I also want to point out the original comment, that the HTML version changes the font of the original document from Arial to Times Roman, for the versions that use styles (IE4, NS4, and oowriter).
Negative text indent issue created as #12758.
Eric, please finish this one.
This issue cannot continue any further like this because from 1 problem (summary), we have now 3-4 different problems. 1 problem = 1 issue, please. But answering your comments: - Font problems: looks fine on an internal 644m13 (Arial remains Arial) -> please to report issue, use the current milestones. - Spacing: cannot be "fixed". Writer uses the "Default" style as... default doument style. But this style does not exist in HTML and there is a fallback to the "Txt body" style (which has a double line spacing) when exporting to HTML. - The image or frame with a number: on one hand, it does not make sens in HTML to have page numbers (there's only 1 page) but of course, the export filters doesn't "know" about that. They just consider a frame and a field and export it the best they can (following the Netscpae, IE etc... standards) - The table of 7E-1: this table is not right aligned in the original document, it is aligned left but its size reaches the right margin. The table is still aligned to the left, indented from 0.50cm from the left and has the same size after exporting to HTML. But the text area is bigger in HTML because you have no margins and the table looks "more" aligned to the left than it was. Conclusion: if you intend to export a document from a word processor to HTML, you should use a layout compatible with HTML from the beginning. Avoid tabs (use tables instead), use styles instead of hard formattings and so on.,,
closed
Please don't close defects as invalid when the problems still exist. Per my previous comment "There are quite a few problems with how the HTML appears in any given browser, let me know how far I should break the problems down. I don't want to write a bunch of issues and have them considered duplicates." Use this defect for the original reported problem, the OOo changes the default font and spacing, and this has not been fixed. >looks fine on an internal 644m13 Which output version? OOo can generate six different types of HTML. Does it work for all six versions? Is this fixed on a released build? >Spacing: cannot be "fixed". MS Word seems to handle it fine. I fixed it manually by removing <DD><P ALIGN=JUSTIFY> and replacing it with <BR>. This allowed me to remove the extra <FONT> tags, since all the names were now one inline element. >...it does not make sense in HTML to have page numbers...They just consider a frame and a field and export it the best they can... This is not the issue.
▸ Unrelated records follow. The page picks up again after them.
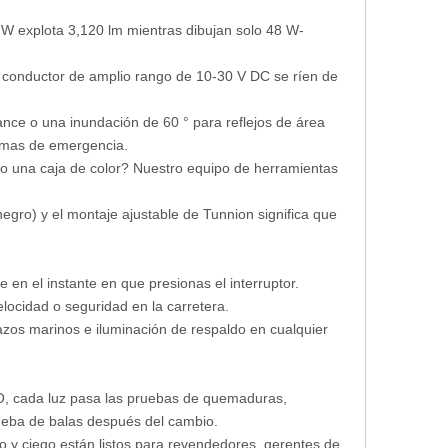
 W explota 3,120 lm mientras dibujan solo 48 W-
 conductor de amplio rango de 10-30 V DC se ríen de
cance o una inundación de 60 ° para reflejos de área
formas de emergencia.
 o una caja de color? Nuestro equipo de herramientas
 negro) y el montaje ajustable de Tunnion significa que
e en el instante en que presionas el interruptor.
locidad o seguridad en la carretera.
azos marinos e iluminación de respaldo en cualquier
ISO, cada luz pasa las pruebas de quemaduras,
ueba de balas después del cambio.
o y ciego están listos para revendedores, gerentes de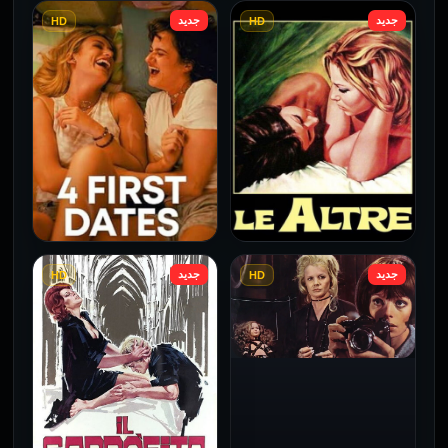
جديد
جديد
HD
HD
فيلم Borderline مترجم
فيلم Monika مترجم للكبار
للكبار فقط
فقط
2026
2026
جديد
جديد
HD
HD
فيلم Le altre مترجم للكبار
فيلم 4 First Dates مترجم
فقط
للكبار فقط
2026
2026
فيلم Baba Yaga مترجم
للكبار فقط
The number added to the bottom of the HTML was never in the original document, and isn't a page number in any case. It's and undocumented tag used by OOo. >The table of 7E-1: this table is not right aligned... The problem is that the HTML has it aligned to the right: <DIV ALIGN=RIGHT> instead of to the left as in the original document. >Conclusion: if you intend to export a document from a word processor to HTML, you should use a layout compatible with HTML from the beginning. A nice thought, but there are quite a few documents written before HTML conversion became possible, or even an idea. Given that there are other conversion programs that handle these stumbling blocks, it would seem the better solution would be to fix the program, rather then manually reformating thousands of large documents. I will be writing defects for each item mentioned. I will also indicate the offending HTML and submit proposed changes (but not for all six HTML outputs). This defect should remain to handle the font problems.
D*mn, forgot to reopen.
I have written defects 14600, 14601, 14602, and 14603 to deal with additional issues that have been brought up in this defect.
The font problem does not happen in OOo 1.1 beta2.